Material to process:

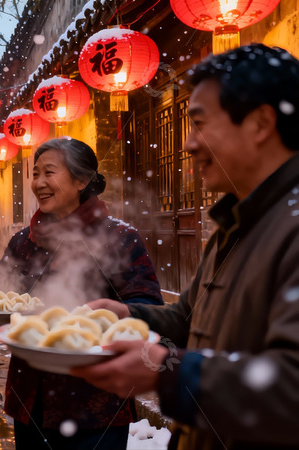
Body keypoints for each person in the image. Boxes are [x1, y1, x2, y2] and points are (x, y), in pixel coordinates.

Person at [72, 44, 299, 450]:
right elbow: (187, 318)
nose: (190, 144)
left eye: (200, 123)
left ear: (261, 123)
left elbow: (290, 385)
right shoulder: (237, 224)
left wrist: (167, 372)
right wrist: (126, 312)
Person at [0, 138, 163, 449]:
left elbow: (149, 309)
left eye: (49, 172)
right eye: (35, 173)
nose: (39, 183)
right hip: (30, 400)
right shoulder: (23, 242)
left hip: (96, 403)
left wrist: (108, 315)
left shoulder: (120, 238)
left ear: (81, 180)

Task prompt: In the entries above, count every line containing the word "left". Write only the total.

Solution for this problem: 10